**ZADANIA DO WYKONANIA**
**A.** Odpowiedz, proszę, na pytania do tekstu o programie Andrzeja Dudy:
(i) Jak brzmi nazwa trzeciego filaru tego programu?
(ii) Do którego regionu Włoch pojechali pomagać polscy lekarze?
(iii) Do jakiego miasta w USA wysłano polskich lekarzy?
**B.** Napisz dalszy ciąg tekstu o programie Andrzeja Dudy, zaczynając od miejsca, w którym się kończy.

Trzecim filarem programu Andrzeja Dudy jest "Silne i sprawne państwo".
Prezydent w tym fragmencie swojej konwencji odniósł się również do polityki europejskiej. Podkreślił, że ostatnim czasie Unia Europejska poddawana jest dużej krytyce w związku ze zwłoką w realnych działaniach skierowanych na zwalczanie skutków pandemii koronawirusa.
- Ta krytyka spadła z wielu stron. Mówię: Bardzo dobrze, spójrzmy na kryzys w Europie. Przestańmy mówić o integracji podszytej realizacją partykularnych interesów, a mówmy o integracji opartej na solidarności. To właśnie my, Polska, powinniśmy mówić o solidarności, tak jak pojmował ją Jan Paweł II - "jeden z drugim", nie "jeden przeciwko drugiemu". Pandemia pokazała, co to znaczy. Kilkunastu naszych lekarzy pojechało do Włoch, gdzie szalał koronawirus, pojechało pomagać w Lombardii. Jako gest solidarności wysłaliśmy naszych lekarzy do Kirgizji, by tam pomogli, bo choć nie jest to UE, to kraj, który potrzebuje wsparcia. Wysłaliśmy lekarzy do USA, do Chicago, gdzie mieszka wielu Polaków
- mówił Andrzej Duda.

**REKORDY DANYCH**

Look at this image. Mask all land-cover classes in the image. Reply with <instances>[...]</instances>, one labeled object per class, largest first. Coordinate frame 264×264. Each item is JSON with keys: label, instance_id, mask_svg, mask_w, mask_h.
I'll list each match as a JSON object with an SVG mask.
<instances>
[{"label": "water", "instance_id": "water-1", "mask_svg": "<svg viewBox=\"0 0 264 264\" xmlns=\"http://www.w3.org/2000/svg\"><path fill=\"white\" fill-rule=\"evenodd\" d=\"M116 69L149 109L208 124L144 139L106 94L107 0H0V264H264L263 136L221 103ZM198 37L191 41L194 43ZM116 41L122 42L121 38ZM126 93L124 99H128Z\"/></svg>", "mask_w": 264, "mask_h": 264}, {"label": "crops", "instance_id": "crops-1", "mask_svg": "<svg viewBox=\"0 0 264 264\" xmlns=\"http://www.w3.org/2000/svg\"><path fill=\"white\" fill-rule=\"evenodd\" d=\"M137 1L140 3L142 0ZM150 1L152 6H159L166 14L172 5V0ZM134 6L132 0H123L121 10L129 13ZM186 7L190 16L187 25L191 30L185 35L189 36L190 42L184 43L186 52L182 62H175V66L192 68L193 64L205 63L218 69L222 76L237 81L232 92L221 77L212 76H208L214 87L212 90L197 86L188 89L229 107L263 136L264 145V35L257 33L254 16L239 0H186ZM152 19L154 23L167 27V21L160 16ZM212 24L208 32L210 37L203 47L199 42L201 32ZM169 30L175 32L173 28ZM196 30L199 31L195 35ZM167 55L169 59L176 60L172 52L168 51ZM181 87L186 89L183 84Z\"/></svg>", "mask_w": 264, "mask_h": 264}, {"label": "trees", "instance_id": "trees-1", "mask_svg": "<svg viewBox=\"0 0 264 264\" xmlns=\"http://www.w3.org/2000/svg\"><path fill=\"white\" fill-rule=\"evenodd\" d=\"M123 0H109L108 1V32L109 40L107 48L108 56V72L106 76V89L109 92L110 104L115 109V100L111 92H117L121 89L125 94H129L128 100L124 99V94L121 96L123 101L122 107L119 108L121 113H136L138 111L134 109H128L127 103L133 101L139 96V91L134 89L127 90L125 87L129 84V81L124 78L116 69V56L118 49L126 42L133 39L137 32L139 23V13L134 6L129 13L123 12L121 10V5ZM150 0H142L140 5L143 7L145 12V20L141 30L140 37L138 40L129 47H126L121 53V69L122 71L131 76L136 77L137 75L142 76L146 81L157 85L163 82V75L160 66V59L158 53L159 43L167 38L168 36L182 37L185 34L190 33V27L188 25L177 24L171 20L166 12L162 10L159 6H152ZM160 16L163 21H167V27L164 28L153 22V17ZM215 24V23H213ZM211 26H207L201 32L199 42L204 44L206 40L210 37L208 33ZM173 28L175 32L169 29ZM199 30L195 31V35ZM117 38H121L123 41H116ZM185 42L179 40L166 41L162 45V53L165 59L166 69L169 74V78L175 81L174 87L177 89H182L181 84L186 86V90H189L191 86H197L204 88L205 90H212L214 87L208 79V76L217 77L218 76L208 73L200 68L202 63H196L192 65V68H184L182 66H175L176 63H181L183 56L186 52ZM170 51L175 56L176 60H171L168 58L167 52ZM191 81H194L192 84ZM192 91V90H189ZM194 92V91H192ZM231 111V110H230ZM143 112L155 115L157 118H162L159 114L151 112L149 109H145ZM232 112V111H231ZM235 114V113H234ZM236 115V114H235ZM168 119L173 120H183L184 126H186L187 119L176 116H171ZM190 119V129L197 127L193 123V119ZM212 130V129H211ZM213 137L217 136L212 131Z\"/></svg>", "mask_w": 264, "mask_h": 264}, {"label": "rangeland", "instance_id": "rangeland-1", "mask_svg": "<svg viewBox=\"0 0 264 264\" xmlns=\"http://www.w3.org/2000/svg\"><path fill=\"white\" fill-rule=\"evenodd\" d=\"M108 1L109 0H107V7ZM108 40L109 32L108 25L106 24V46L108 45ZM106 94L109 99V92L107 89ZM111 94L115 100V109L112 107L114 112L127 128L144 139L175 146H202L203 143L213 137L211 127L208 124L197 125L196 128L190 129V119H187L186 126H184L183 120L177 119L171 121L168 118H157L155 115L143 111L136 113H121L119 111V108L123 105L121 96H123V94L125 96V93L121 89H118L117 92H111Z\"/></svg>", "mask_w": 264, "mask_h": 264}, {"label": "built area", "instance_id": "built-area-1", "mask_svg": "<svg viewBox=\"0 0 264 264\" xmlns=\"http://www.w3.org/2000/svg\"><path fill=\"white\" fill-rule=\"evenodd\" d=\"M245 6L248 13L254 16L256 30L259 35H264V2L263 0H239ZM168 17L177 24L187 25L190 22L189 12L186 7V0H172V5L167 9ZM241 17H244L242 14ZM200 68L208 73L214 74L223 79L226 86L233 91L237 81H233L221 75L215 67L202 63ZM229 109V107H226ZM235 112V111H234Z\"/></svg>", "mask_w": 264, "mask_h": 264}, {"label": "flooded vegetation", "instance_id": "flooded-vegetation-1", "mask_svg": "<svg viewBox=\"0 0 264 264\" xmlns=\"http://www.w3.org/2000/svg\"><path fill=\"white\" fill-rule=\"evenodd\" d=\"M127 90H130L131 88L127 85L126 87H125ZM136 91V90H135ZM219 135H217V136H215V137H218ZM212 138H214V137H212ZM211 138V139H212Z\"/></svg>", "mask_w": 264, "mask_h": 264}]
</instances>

**ODPOWIEDZI DO ĆWICZENIA**
**A.**
(i) „Silne i sprawne państwo”.
(ii) Do Lombardii.
(iii) Do Chicago.

**B.**
- Budowanie UE przez solidarność, komplementarność, przez szlachetne podejście "jeden z drugim" to to, co proponujemy Unii Europejskiej jako nowe otwarcie. Mamy nadzieję, że nie tylko zatrzymać może to procesy dezintegracyjne, ale zachęci też inne państwa. UE jest nam potrzebna. Dała nam coś pięknego, dała nam poczucie wolności, wielość możliwości wyboru. Chcemy, by istniała nadal, przyjazna, dobra, państwotwórcza, żeby budowała nasz potencjał, dobrobyt, dobrą przyszłość naszą i Europy
- dodał, podkreślając jednocześnie to, że pandemia pokazała ważność państw narodowych.